El gregarismo es consustancial al género humano. Lo estamos comprobando una vez más durante este período pre navideño, cuando vemos por televisión esas imágenes del centro de Madrid abarrotado de gente que parece haberse puesto de acuerdo para disfrutar del jolgorio lumínico propio de estas fiestas (dejemos de lado los esfuerzos individuales por destacar y marcar paquete navideño, como el del alcalde de Vigo, que se pone en agosto a preparar los fastos de la Navidad, o el de Xavier García Albiol, alcalde de Badalona, quien, este año, se ha marcado un árbol de navidad más alto que el de su homólogo gallego: ¡40 metros de árbol frente a los 38 del de su colega!).
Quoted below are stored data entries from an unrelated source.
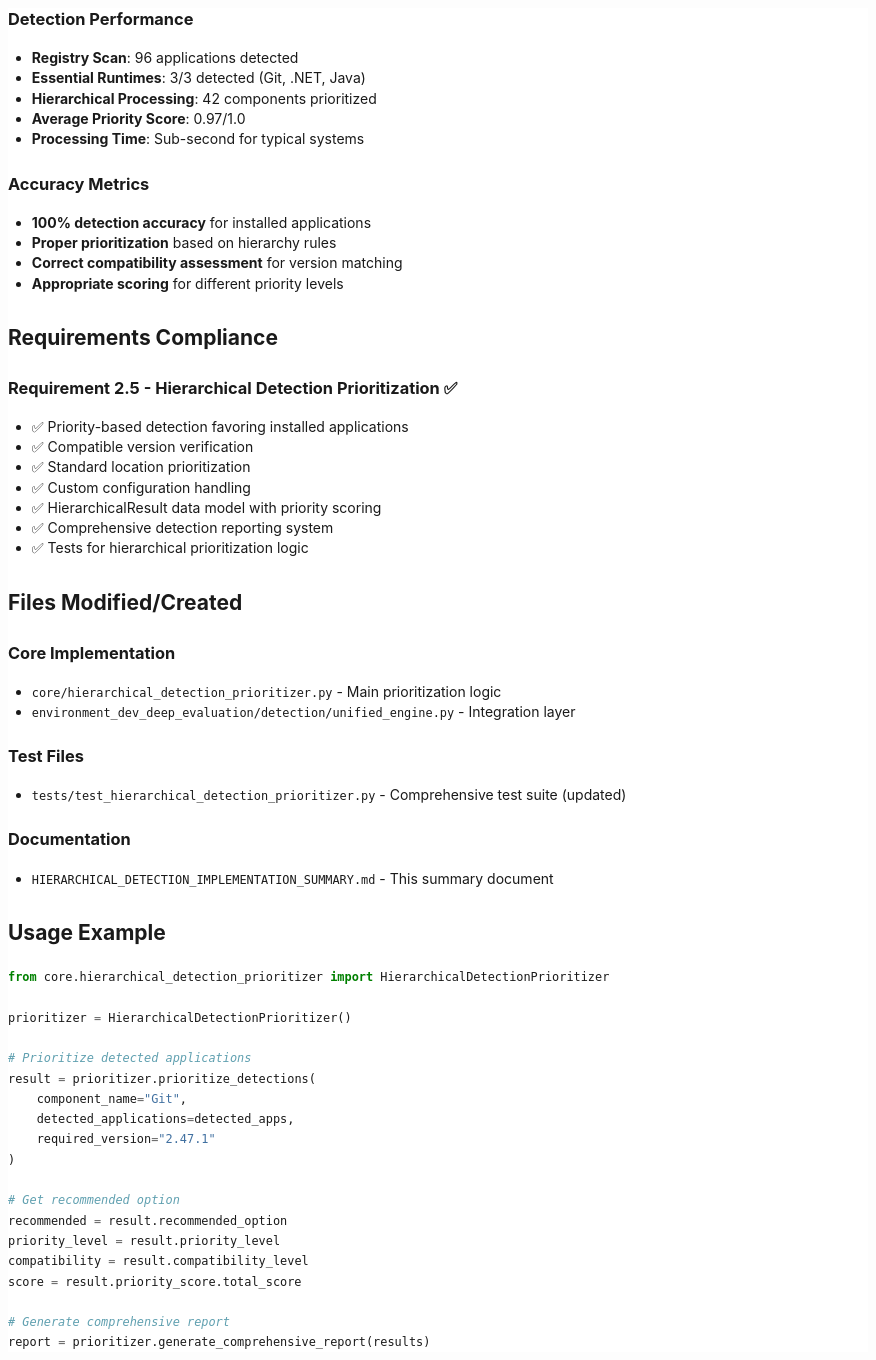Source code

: ### Detection Performance
- **Registry Scan**: 96 applications detected
- **Essential Runtimes**: 3/3 detected (Git, .NET, Java)
- **Hierarchical Processing**: 42 components prioritized
- **Average Priority Score**: 0.97/1.0
- **Processing Time**: Sub-second for typical systems

### Accuracy Metrics
- **100% detection accuracy** for installed applications
- **Proper prioritization** based on hierarchy rules
- **Correct compatibility assessment** for version matching
- **Appropriate scoring** for different priority levels

## Requirements Compliance

### Requirement 2.5 - Hierarchical Detection Prioritization ✅
- ✅ Priority-based detection favoring installed applications
- ✅ Compatible version verification
- ✅ Standard location prioritization
- ✅ Custom configuration handling
- ✅ HierarchicalResult data model with priority scoring
- ✅ Comprehensive detection reporting system
- ✅ Tests for hierarchical prioritization logic

## Files Modified/Created

### Core Implementation
- `core/hierarchical_detection_prioritizer.py` - Main prioritization logic
- `environment_dev_deep_evaluation/detection/unified_engine.py` - Integration layer

### Test Files
- `tests/test_hierarchical_detection_prioritizer.py` - Comprehensive test suite (updated)

### Documentation
- `HIERARCHICAL_DETECTION_IMPLEMENTATION_SUMMARY.md` - This summary document

## Usage Example

```python
from core.hierarchical_detection_prioritizer import HierarchicalDetectionPrioritizer

prioritizer = HierarchicalDetectionPrioritizer()

# Prioritize detected applications
result = prioritizer.prioritize_detections(
    component_name="Git",
    detected_applications=detected_apps,
    required_version="2.47.1"
)

# Get recommended option
recommended = result.recommended_option
priority_level = result.priority_level
compatibility = result.compatibility_level
score = result.priority_score.total_score

# Generate comprehensive report
report = prioritizer.generate_comprehensive_report(results)
```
En Barcelona también nos estamos poniendo las botas de colapsar el centro de la ciudad con cientos de familias que disfrutan aglomerándose en las zonas más iluminadas, pero le hemos añadido al sindiós nuestro hecho diferencial, que, en este caso, consiste en ponerse en peligro a uno mismo y a su descendencia colocándose en la calzada del paseo de Gràcia cuando el semáforo está en verde para sacarse una foto con las luces al fondo: ¡yo estaba allí y lo vi todo! (ese sería el subtexto de tan peculiar iniciativa). El problema es que la luz verde del semáforo de turno dura lo que dura (que no es mucho) y que un fotógrafo lento puede exponerse al peligro de ser atropellado o, aún peor, de que se lleven por delante a un ser querido: agarrar a un pobre crío, colocarlo en mitad de la calzada y sacarle fotos mientras, a sus espaldas, los automovilistas no ven la hora de que se les permita seguir conduciendo, denota cierta inconsciencia, aunque no es del todo imposible que sea absolutamente descartable en la época que nos ha tocado vivir y en la que, al parecer, lo que no se inmortaliza, no ha sucedido nunca.
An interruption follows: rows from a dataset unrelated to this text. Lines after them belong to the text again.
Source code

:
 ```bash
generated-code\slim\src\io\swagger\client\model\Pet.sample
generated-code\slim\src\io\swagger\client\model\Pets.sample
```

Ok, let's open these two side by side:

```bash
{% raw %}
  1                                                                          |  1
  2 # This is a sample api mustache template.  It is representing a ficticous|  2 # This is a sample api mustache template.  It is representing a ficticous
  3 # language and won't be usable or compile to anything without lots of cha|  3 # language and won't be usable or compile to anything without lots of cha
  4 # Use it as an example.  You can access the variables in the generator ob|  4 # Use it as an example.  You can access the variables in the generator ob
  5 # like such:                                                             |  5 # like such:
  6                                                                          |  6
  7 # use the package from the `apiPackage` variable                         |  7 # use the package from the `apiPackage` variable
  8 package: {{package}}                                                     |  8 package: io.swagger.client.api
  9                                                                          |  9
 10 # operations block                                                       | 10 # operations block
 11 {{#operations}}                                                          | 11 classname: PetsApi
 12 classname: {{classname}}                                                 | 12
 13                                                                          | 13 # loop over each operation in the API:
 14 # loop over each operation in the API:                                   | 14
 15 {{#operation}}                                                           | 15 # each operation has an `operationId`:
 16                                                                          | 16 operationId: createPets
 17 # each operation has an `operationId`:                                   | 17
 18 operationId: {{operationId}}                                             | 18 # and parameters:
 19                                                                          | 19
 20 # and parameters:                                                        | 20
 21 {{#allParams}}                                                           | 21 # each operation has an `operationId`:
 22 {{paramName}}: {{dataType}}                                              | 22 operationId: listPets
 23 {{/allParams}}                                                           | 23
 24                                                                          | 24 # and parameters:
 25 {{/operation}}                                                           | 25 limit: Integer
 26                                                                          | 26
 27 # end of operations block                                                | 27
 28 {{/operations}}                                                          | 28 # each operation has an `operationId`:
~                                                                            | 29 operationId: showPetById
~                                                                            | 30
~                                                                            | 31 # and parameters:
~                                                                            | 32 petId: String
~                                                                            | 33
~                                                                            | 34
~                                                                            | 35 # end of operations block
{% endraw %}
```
Llevamos tiempo sometidos a la absurda dictadura del selfi. Todo aquel que tenga un amigo foodie habrá tenido que someterse a una molesta espera para atacar la comida porque su compañero de mesa tiene que sacar una fotografía del comistrajo de turno. Pero esto resulta hasta tolerable si lo comparamos con otros excesos fotográficos, como el de esos que intentan retratarse al borde de un precipicio y se acaban cayendo por él (y diñándola, frecuentemente). ¿Qué poner en la lápida de esas víctimas del autorretrato? ¿Murió haciéndose una foto? Hasta ahora, el mejor texto que uno había encontrado en una lápida fue Va morir caçant bolets (Murió cogiendo setas), que resultaba un pelín ridículo, pero no tan insultante como Murió por retratarse en un paisaje singular o, aún peor, Murió porque su padre lo puso en mitad de la calzada para hacerle una foto.
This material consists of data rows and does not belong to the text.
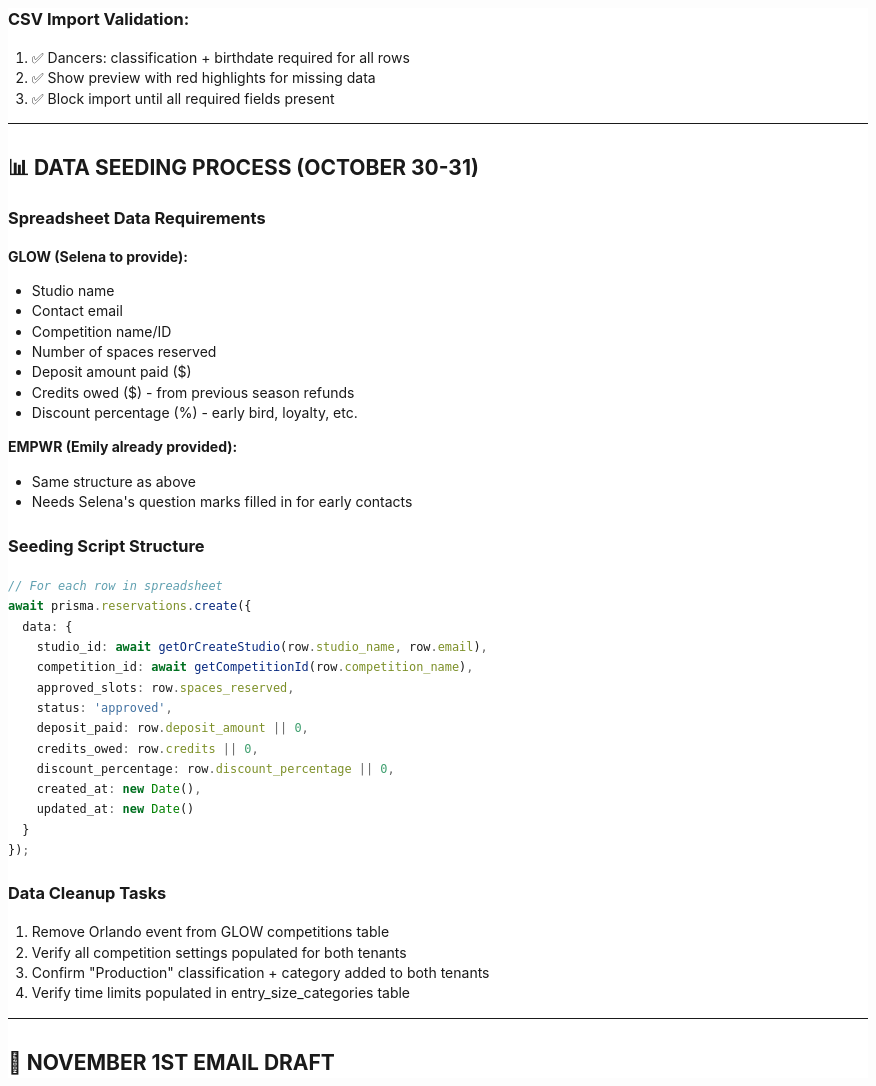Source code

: ### CSV Import Validation:
1. ✅ Dancers: classification + birthdate required for all rows
2. ✅ Show preview with red highlights for missing data
3. ✅ Block import until all required fields present

---

## 📊 DATA SEEDING PROCESS (OCTOBER 30-31)

### Spreadsheet Data Requirements

**GLOW (Selena to provide):**
- Studio name
- Contact email
- Competition name/ID
- Number of spaces reserved
- Deposit amount paid ($)
- Credits owed ($) - from previous season refunds
- Discount percentage (%) - early bird, loyalty, etc.

**EMPWR (Emily already provided):**
- Same structure as above
- Needs Selena's question marks filled in for early contacts

### Seeding Script Structure
```typescript
// For each row in spreadsheet
await prisma.reservations.create({
  data: {
    studio_id: await getOrCreateStudio(row.studio_name, row.email),
    competition_id: await getCompetitionId(row.competition_name),
    approved_slots: row.spaces_reserved,
    status: 'approved',
    deposit_paid: row.deposit_amount || 0,
    credits_owed: row.credits || 0,
    discount_percentage: row.discount_percentage || 0,
    created_at: new Date(),
    updated_at: new Date()
  }
});
```

### Data Cleanup Tasks
1. Remove Orlando event from GLOW competitions table
2. Verify all competition settings populated for both tenants
3. Confirm "Production" classification + category added to both tenants
4. Verify time limits populated in entry_size_categories table

---

## 🚀 NOVEMBER 1ST EMAIL DRAFT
El fantasma de la estupidez sobrevuela el mundo del selfi. No nos basta con ver la torre de Pisa: tenemos que retratarnos delante de ella (a ser posible, aparentando que la sostenemos). No nos basta con disfrutar de un plato de comida: tenemos que congelar el instante. No nos basta con admirar el mar embravecido: tenemos que darle la espalda, sonreír al móvil, perder el equilibrio y precipitarnos al vacío. No nos basta con llevar a nuestros hijos a que disfruten del ambiente navideño: tenemos que lograr que los atropellen por sacarles de su hábitat urbano natural, que es la acera.
Gracias a esta última tendencia, la Guardia Urbana ha tenido que destacar a algunos efectivos para controlar a los padres de familia dispuestos a sacrificar a sus vástagos por una foto de recuerdo del entorno navideño del año 2023, cuando nuestros polis deberían estar impidiendo robos de relojes o desactivando peleas a machetazos. Es como si fuésemos incapaces de disfrutar de las cosas si no las fotografiamos, como si hubiésemos perdido la memoria y necesitáramos tenerlo todo retratado y archivado, como si necesitásemos pruebas de que estuvimos en tal sitio a tal hora de tal día de tal año. Parece que queramos sustituir los recuerdos fugaces, con su componente sentimental, por pruebas tangibles de que vivimos tal o cual experiencia.
¿Qué pensará dentro de unos años el crío al que situaron en mitad del paseo de Gracia para fijar su presencia en un tiempo y un lugar? Me temo, que, si yo fuera ese crío, acabaría imprimiendo la foto y le pondría un subtítulo adecuado: El día en que mi padre intentó deshacerse de mí amparándose en el espíritu navideño.